Thermal-hydraulic analysis and irreversibility of the MWCNTs-SiO2/EG-H2O non-Newtonian hybrid nanofluids inside a zigzag micro-channels heat sink

This study aims to investigate a micro-heat sink (MHS) with zigzag micro-channels subjected to constant heat flux. The MWCNTs - SiO2/EG - H2O hybrid nanofluids (HNFs) is used to cool the MHS. The HNFs properties of experimental models are used for this study for the conduction heat transfer coefficient and the rheological behavior of the HNFs as a power-law non-Newtonian (PL-nN) model. The present study also investigates the effective parameters on the thermal hydraulic and irreversibility. The effect of HNF velocity (1-2 m/s), the volume concentration of HNF (0-0.5%) and the zigzag height (0 to 10 mm) on the performance metrics are investigated. In addition, the obtained results and various parameters including heat transfer improvement, pressure drop (Delta P), and maximum temperature (T-Max) of the MHS are investigated in each section.
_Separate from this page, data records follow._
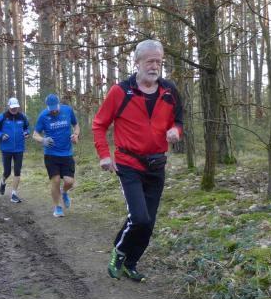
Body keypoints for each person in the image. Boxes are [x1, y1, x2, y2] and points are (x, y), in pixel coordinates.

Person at [92, 39, 183, 282]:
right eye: (150, 61)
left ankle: (131, 263)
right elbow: (99, 124)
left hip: (157, 164)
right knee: (139, 217)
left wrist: (176, 131)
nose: (155, 66)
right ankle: (119, 252)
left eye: (159, 61)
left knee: (148, 223)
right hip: (129, 164)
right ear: (137, 62)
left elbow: (179, 121)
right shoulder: (120, 91)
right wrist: (104, 155)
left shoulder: (169, 91)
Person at [33, 93, 79, 217]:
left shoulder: (67, 110)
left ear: (59, 104)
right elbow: (35, 134)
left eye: (55, 108)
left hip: (67, 153)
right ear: (47, 107)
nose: (54, 111)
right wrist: (43, 140)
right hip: (51, 154)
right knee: (56, 180)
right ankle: (57, 207)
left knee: (69, 181)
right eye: (51, 109)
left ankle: (63, 192)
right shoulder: (43, 116)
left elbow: (76, 125)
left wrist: (75, 135)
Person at [0, 97, 30, 203]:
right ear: (9, 107)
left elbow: (27, 128)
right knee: (7, 172)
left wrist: (27, 133)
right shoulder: (2, 117)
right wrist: (1, 135)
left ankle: (14, 194)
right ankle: (3, 181)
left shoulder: (22, 117)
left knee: (17, 171)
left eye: (15, 107)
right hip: (6, 149)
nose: (14, 109)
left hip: (19, 149)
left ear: (18, 107)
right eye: (12, 108)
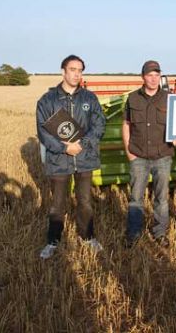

Eventually, the results revealed that increasing the velocity increases the heat dissipation from the MHS. On the other hand, increasing the zigzag length of the channel increases heat transfer from the MHS's surface, and thus, improves heat transfer, which is associated with an increase in the Delta P of the passing fluid. The increase in the concentration of nanoparticles and MWCNTs cause to a considerable increase in viscosity, which dramatically increases the pumping power inside the MHS. Increasing the height of zigzags increases the collision of fluid to the walls of the micro-channels and increases the total entropy generation.

Automated summary

This study investigates the cooling effect of a micro-heat sink using hybrid nanofluids, and explores the impacts of different factors on thermal hydraulic and irreversibility. The results show that increasing flow velocity enhances heat dissipation, while increasing zigzag channel length improves surface heat transfer but also increases pressure drop. Additionally, higher nanoparticle and MWCNTs concentrations lead to increased viscosity and pumping power.